Tech Day El Salvador 2026: por qué la IA es el arma de doble filo en la transformación digital
- Redacción IT NOW
- 28 jul
- 3 min de lectura
Victoria Rivas, Business Development Manager de ESET, presentó una radiografía sobre la evolución de las amenazas cibernéticas. La experta advirtió que la inteligencia artificial ha democratizado tanto la innovación como el fraude, desplazando la responsabilidad de la seguridad tecnológica desde el departamento de IT hacia una gobernanza integral de toda la organización.

La tecnología avanza a una velocidad vertiginosa. Mientras que a la radio le tomó 38 años alcanzar los 50 millones de usuarios y a la televisión 13 años, la inteligencia artificial, ejemplificada en el fenómeno de ChatGPT, logró duplicar esa cifra en apenas dos meses. Este es el ritmo de la nueva realidad que describió Victoria Rivas, Business Development Manager de ESET, durante su ponencia “La nueva frontera de las amenazas” en el Tech Day El Salvador 2026, evento con el main sponsor de Tigo Business.
Para Rivas, este crecimiento acelerado no es solo una historia de éxito empresarial, sino también una crónica de la evolución del riesgo. “Es una carretera donde van los dos [tecnología y amenazas]”, señaló la experta, enfatizando que la misma inteligencia artificial que impulsa la transformación digital y la toma de decisiones corporativas está siendo utilizada por el cibercrimen para optimizar sus ataques y reducir sus costos operativos.

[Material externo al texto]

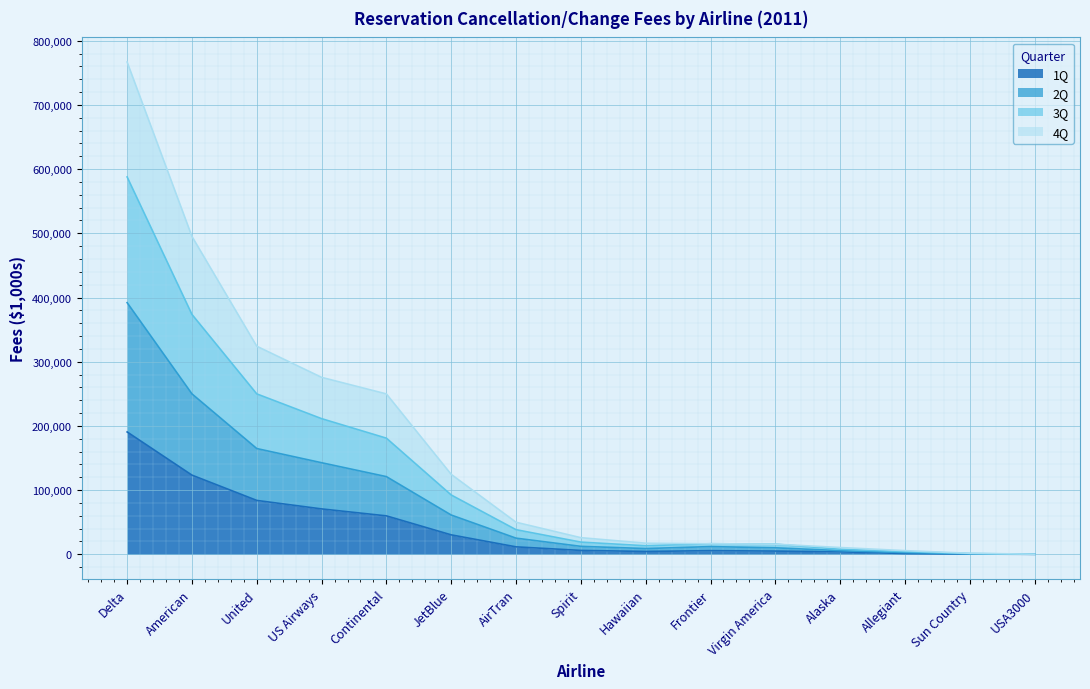

How many lines are shown in the chart?

4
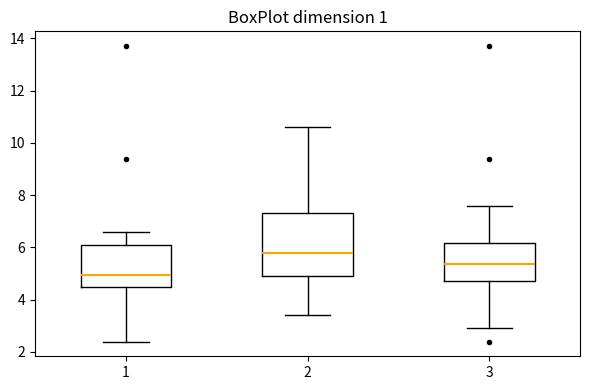

Reading left to right, read every box against the y-axis: the position of its median line, the range the box covers, and the ends of its whiskers. The values are not printed on the chart, so give them approximately, as read against the axis.

1: median 5.0, box 4.4 to 6.2, whiskers 2.4 to 6.6
2: median 5.8, box 5.0 to 7.4, whiskers 3.4 to 10.6
3: median 5.4, box 4.8 to 6.2, whiskers 3.0 to 7.6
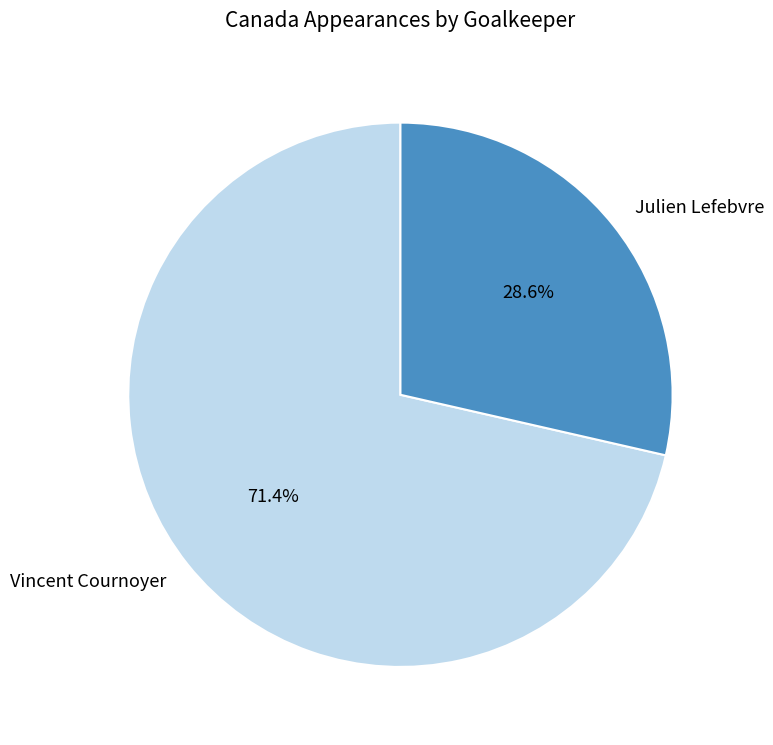

Which category has the smallest portion of the pie?

Julien Lefebvre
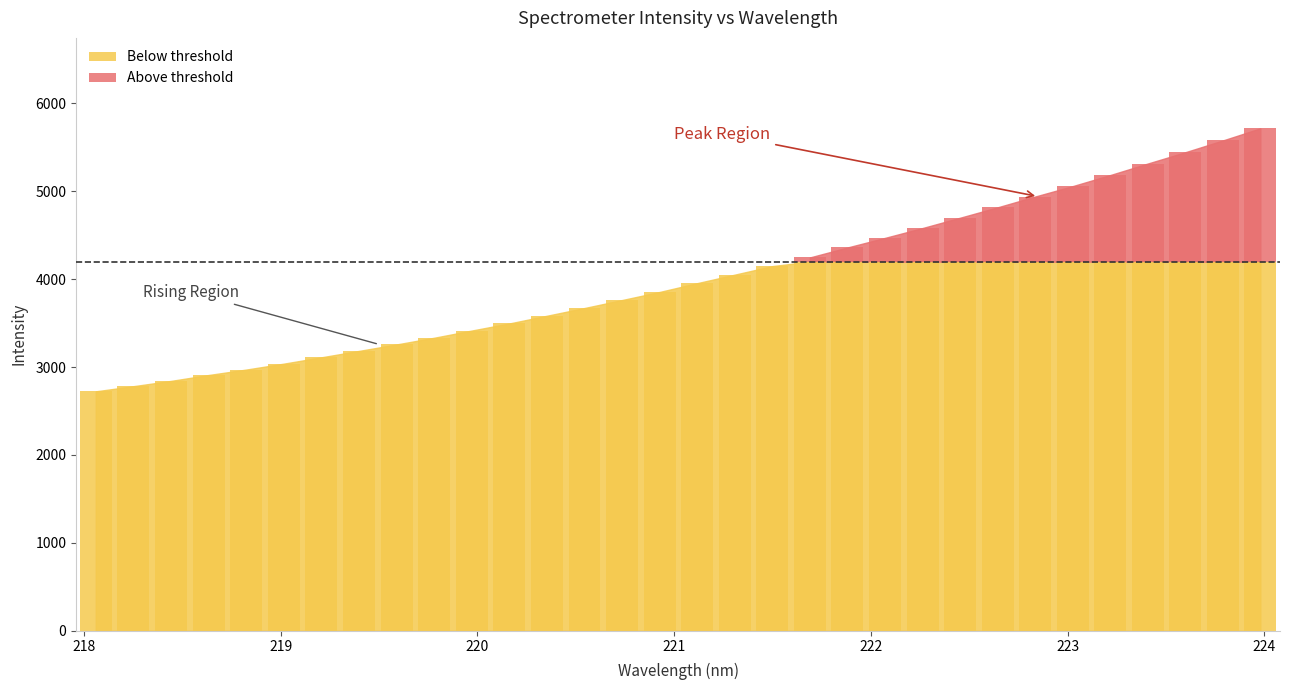

What is the ratio of the value at 220.5444 to the value at 220.7354?

1.0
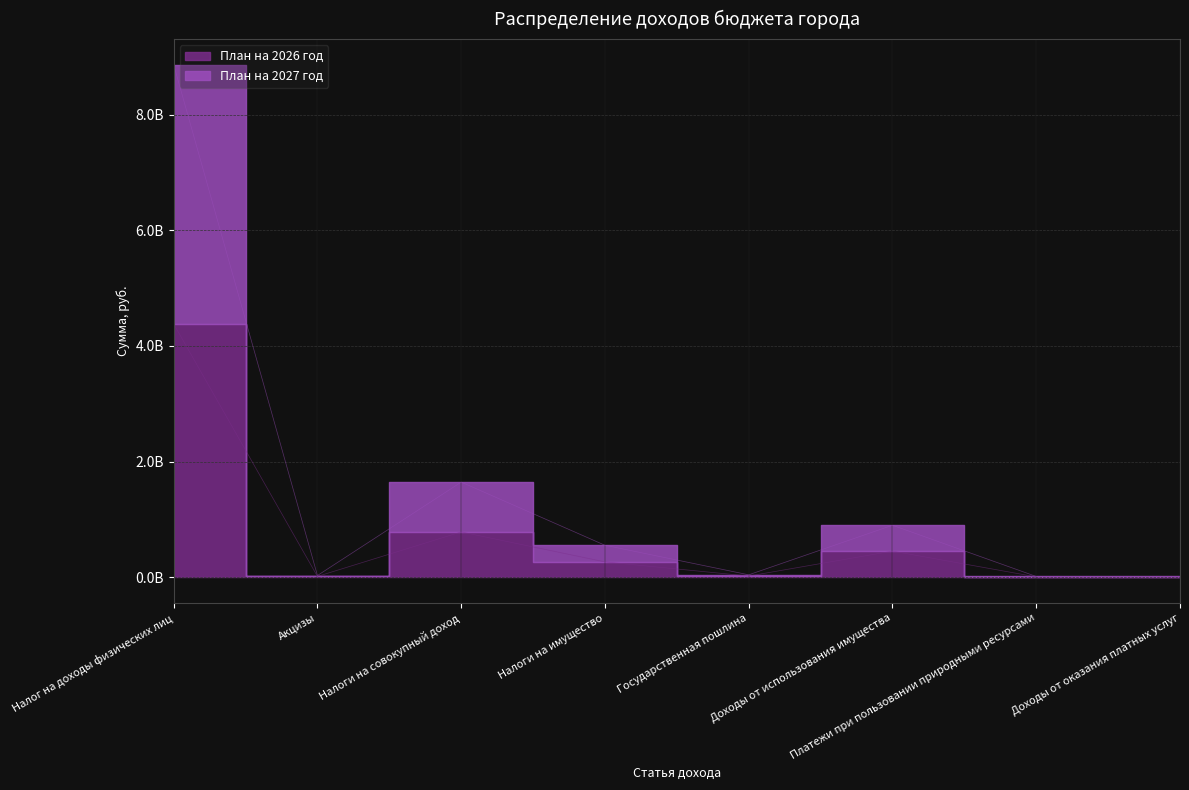

Reading right to left, transcribe all the data shown in this chart.

План на 2026 год: 7672000	7018608	452255656	21220920	265871630	783845200	15030000	4380427986
План на 2027 год: 15344000	14037216	899536773	42654000	553454310	1645589080	30360000	8862267821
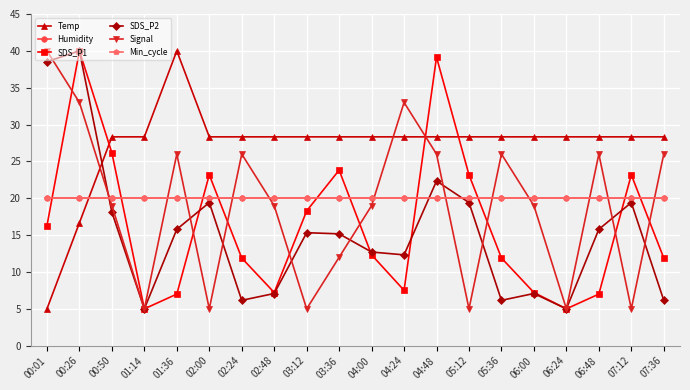

At which category is the sum across all series the highest?

00:26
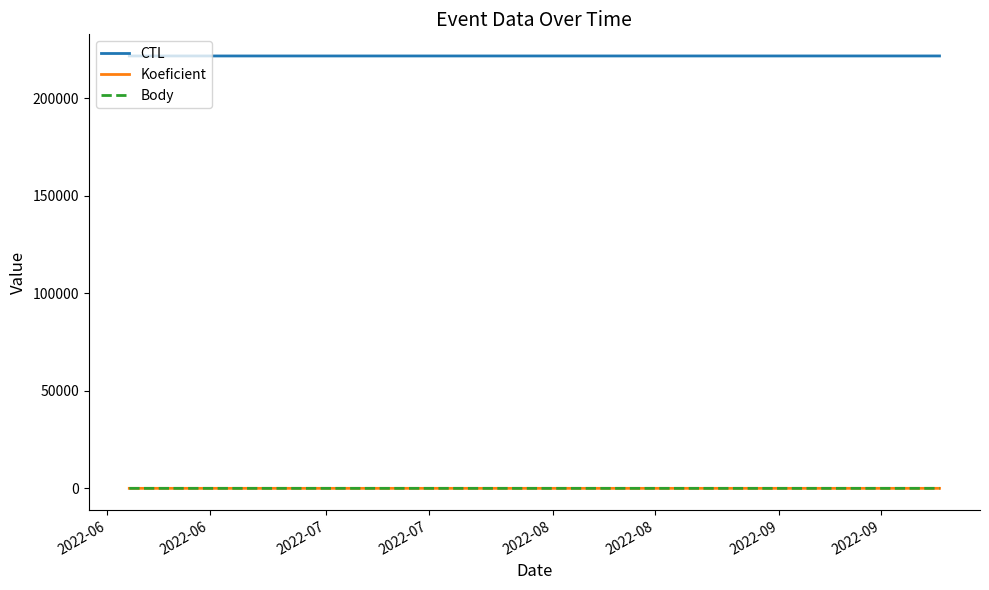

Does the chart have visible grid lines?

No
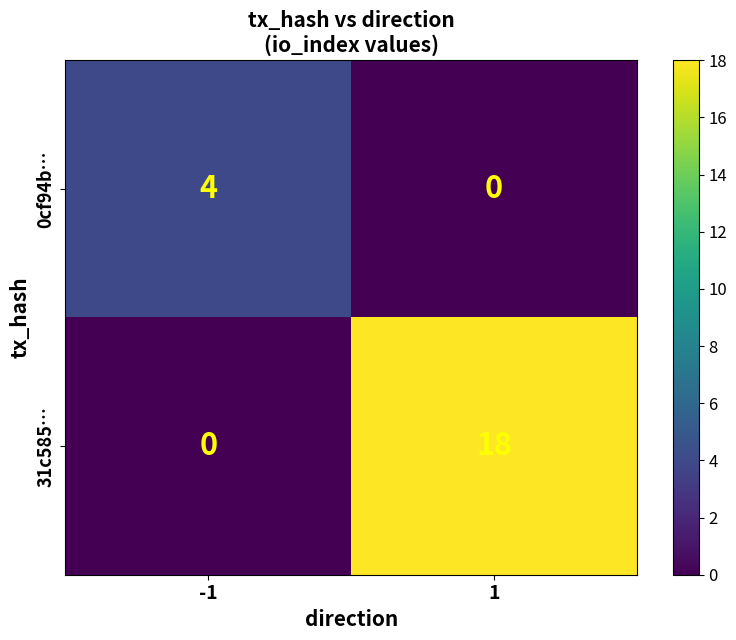

List the series in order of their overall mean, highest first.

31c585…, 0cf94b…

Uno de los puntos centrales de la charla fue el cambio en la naturaleza del valor corporativo. Rivas explicó que, décadas atrás, el enfoque de la seguridad estaba en los activos físicos dentro de un perímetro controlado. Hoy, la realidad es radicalmente distinta: el activo más valioso son los datos y estos ya no residen únicamente en servidores locales, sino que viajan por la nube, están en tránsito y se comparten globalmente. Esta transición ha traído consigo una peligrosa "pérdida de visibilidad".
Según la ejecutiva de ESET, muchas organizaciones han permitido que sus colaboradores utilicen herramientas tecnológicas sin un control adecuado, lo que facilita que la información confidencial —desde estados financieros hasta cierres anuales— sea introducida en plataformas de IA sin supervisión. “La pregunta ya no es si nos van a atacar, la pregunta es cuándo lo harán”, sentenció Rivas.
Rivas introdujo el concepto de la "inteligencia artificial en la sombra" (Shadow AI), refiriéndose a aquellas herramientas que los empleados utilizan por iniciativa propia, sin la autorización ni el conocimiento de las áreas de tecnología. Este comportamiento, a menudo ejecutado por colaboradores que buscan optimizar su trabajo, representa una brecha de seguridad crítica. En este contexto, la ingeniera social ha cobrado una dimensión nueva y sofisticada. Los atacantes ya no necesitan vulnerar un sistema complejo; prefieren aprovecharse de la "capa ocho" (el factor humano).

Gracias a la IA, hoy es posible realizar suplantaciones de voz, rostro e identidad con una precisión que antes era impensable, haciendo que sea cada vez más difícil distinguir entre la realidad y la simulación.
Para Victoria Rivas el riesgo cibernético ha dejado de ser un problema exclusivo de los departamentos de IT. “La gobernanza nos enseña que los riesgos de ciberseguridad son responsabilidad de toda la institución: talento humano, finanzas, operaciones e innovación”, afirmó.
Frente a este escenario, la ejecutiva propuso una hoja de ruta para las organizaciones:
Asumir la responsabilidad: La ciberseguridad debe formar parte de la gobernanza corporativa, involucrando a todos los niveles de toma de decisiones.
Ganar visibilidad: Es imperativo saber qué está ocurriendo, dónde está la información y qué uso se le está dando a la IA dentro de la empresa.
Controlar el apetito de riesgo: Las empresas deben dejar de improvisar y establecer políticas claras. Rivas recomendó dar pasos seguros y controlados en lugar de avances agigantados sin supervisión.
Cultura de prevención: Fomentar una cultura donde el comité de ciberseguridad no sea una opción, sino una exigencia para proteger la continuidad del negocio.
La charla cerró con una reflexión final: la tecnología seguirá evolucionando, pero la verdadera frontera de la ciberseguridad hoy no reside en un servidor, sino en la capacidad de las organizaciones para gestionar el factor humano y la información crítica en un mundo donde la IA se ha convertido en el nuevo "caballo ganador" tanto para los defensores como para los atacantes.